Hebaru, 48, yesterday pleaded no contest to two counts of first-degree theft, money laundering and filing false tax returns stemming from false billings for the Ewa Village relocation and one count of first-degree theft involving bogus billings for the Middle Street project.

Deputy Prosecutor Randal Lee said a plea agreement was offered because of Hebaru's willingness to cooperate with the city and federal government's investigation into theft of federal funds.

The U.S. Housing and Urban Development reportedly is conducting a separate investigation into the theft of monies to maintain two low-income housing projects -- Kulananani in Kaneohe and Westlake in Salt Lake.

Gierlach said Hebaru was approached by Kahapea, was offered what he believed was legitimate subcontracting work and did what he was asked to do only to learn later the setup wasn't all what it appeared to be.

Gierlach said it wasn't unusual in Hebaru's business to subcontract work to others and receive a "modest payback" with little effort.

He described his client as an upstanding person who had no previous run-in with the law.

Gierlach said Hebaru changed his plea because it's difficult to predict what can happen at trial and because he wanted to put the matter behind him and concentrate on his family and pest-control business.

Hebaru, 48, faces 10 years imprisonment and a possible $20,000 fine on each count of first-degree theft.

The state has agreed not to seek extended terms in this case.

Under the agreement, Hebaru has also agreed to pay restitution.

In a February 1999 indictment, Hebaru was charged with receiving $600,000 in city funds for relocating two businesses from Middle Street between May 1991 and June 1992.

Hebaru, at the request of Kahapea, allegedly set up Titan Moving and Hauling to move Consumer Tire and Hawaii Meat Co. from Middle Street to make way for the city bus barn.

In a May 1998 indictment, Hebaru is charged with receiving $2 million for Titan to relocate nine businesses from the Ewa Village project between October 1993 and June 1997.

Titan Moving, which existed only on paper, never moved the businesses, the city contends.
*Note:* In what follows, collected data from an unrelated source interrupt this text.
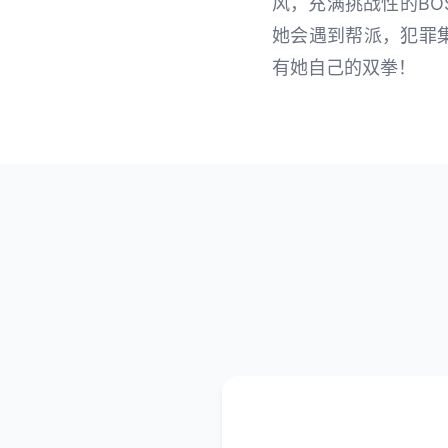
风，充满挑战性的BO
她会遇到帮派，犯罪
有她自己的双拳！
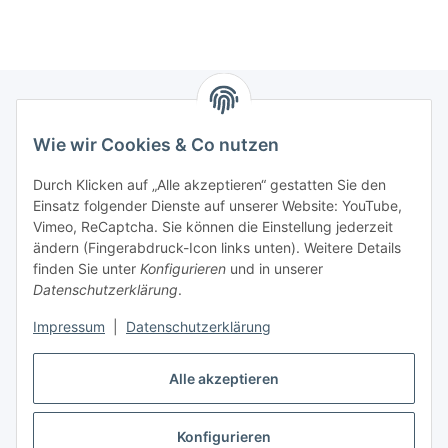
Wie wir Cookies & Co nutzen
Zahlungsmöglichkeiten
Durch Klicken auf „Alle akzeptieren“ gestatten Sie den
Versandinformationen
Einsatz folgender Dienste auf unserer Website: YouTube,
Vimeo, ReCaptcha. Sie können die Einstellung jederzeit
ändern (Fingerabdruck-Icon links unten). Weitere Details
Gesetzliche Informationen
finden Sie unter
Konfigurieren
und in unserer
Datenschutzerklärung
.
Sitemap
Impressum
|
Datenschutzerklärung
Alle akzeptieren
Konfigurieren
Vertrag widerrufen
The money Hebaru received was laundered back to Kahapea through local banks at Kahapea's instructions.

Hebaru allegedly received 20-30 percent; Kahapea got 70-80 percent, Lee said in court.

But Gierlach said Hebaru was only paid $70,000 over the seven years and that should be all he should be required to repay.

Hebaru will be sentenced Dec. 13. He is currently free on supervised release.